Fluorescence-activated cell sorting characterization of naïve MSCs and ECs
Briefly, cells (1 × 106/ml) were washed with phosphate-buffered saline (PBS) containing 4% fetal bovine serum and incubated with primary antibodies conjugated to fluorophore (fluorescein isothiocyanate for 30 minutes at 4°C in the dark. The antibody concentrations followed the specifications of the manufacturer. The cells were further washed three times in PBS and resuspended in 750 μl FACS-FIX. Flow cytometry was performed on a BD FACSAria I/II System (BD Biosciences, San Jose, CA, USA). Naïve MSCs highly expressed stem cell markers CD44, CD90 and CD105. The cells from the same gate were negative for the macrophage marker CD14 and the hematopoietic stem cell marker CD45. After differentiation, MSCs were analyzed for the EC markers platelet endothelial cell adhesion molecule-1 (PECAM)–fluorescein isothiocyanate (ebiosciences, San Diego, CA, USA), vascular endothelial cadherin (VE-cadherin)–fluorescein isothiocyanate (ebiosciences), and von Willebrand factor (vWF)–fluorescein isothiocyanate (ebiosciences).

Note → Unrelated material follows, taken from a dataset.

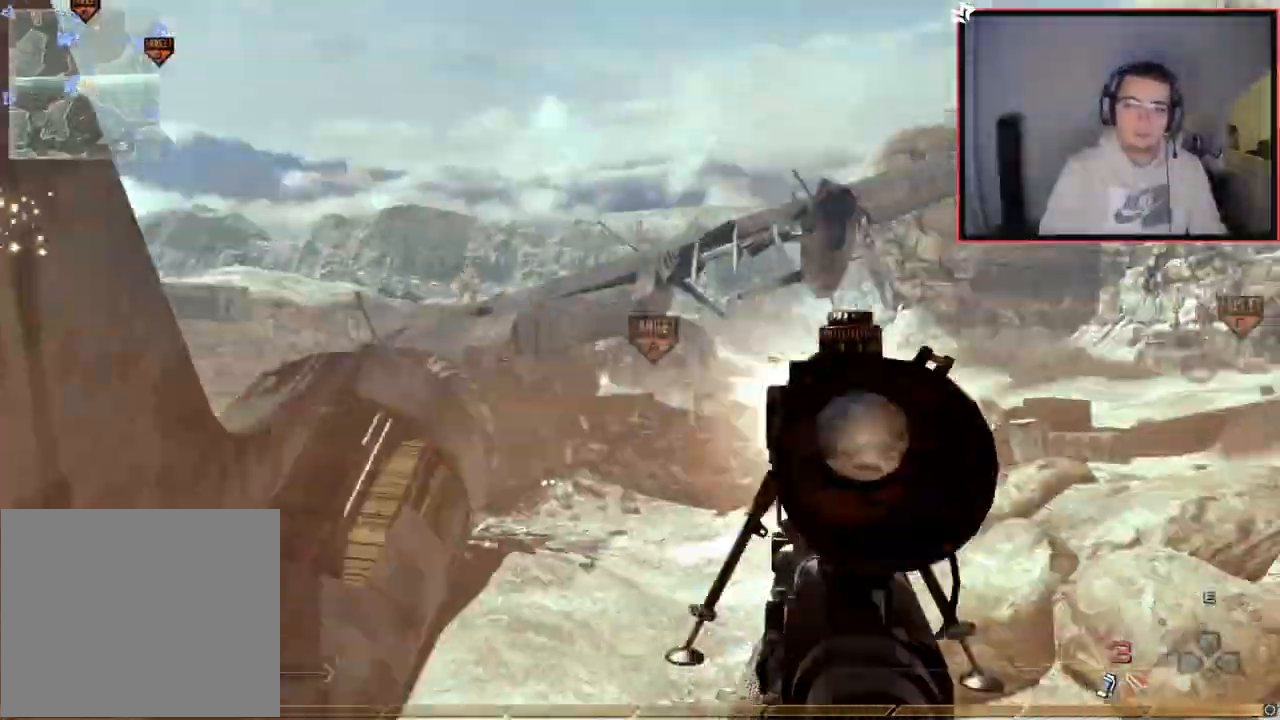
{"buttons": ["R1"], "left_stick": "up-left", "right_stick": "center", "events": [[83, "left_stick", "center"], [217, "R2", "up"], [250, "left_stick", "left"], [300, "left_stick", "up-left"]]}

For small interfering RNA (siRNA)-mediated knockdown experiments, MSCs were transfected using the Amaxa Nucleofector II Device with the MSC Nucleofector Kit (Lonza, Basel, Switzerland) according to the manufacturer’s optimized protocol for MSCs. For each nucleofection sample, we harvested 2.5 × 105 cells (cell counter; Beckman Coulter, Brea, CA; USA). Briefly, MSCs were washed in Dulbecco’s modified Eagle’s medium supplemented with 200 U/ml penicillin G sulfate plus 200 mg/ml streptomycin sulfate. Nucleofector medium (100 μl) containing siRNA (5 to 50 nM; Origene, Rockville, MD, USA) was administered in a single square wave pulse in a 4 mm diameter cuvette. After electroporation, MSCs were washed with PBS three times, then transferred into DM or growth media and incubated at 37°C. For transfection control, an equivalent amount of scrambled siRNA was used in either DM. At 72 hours post transfection, cell cultures were harvested and protein lysates were isolated for western blot analysis.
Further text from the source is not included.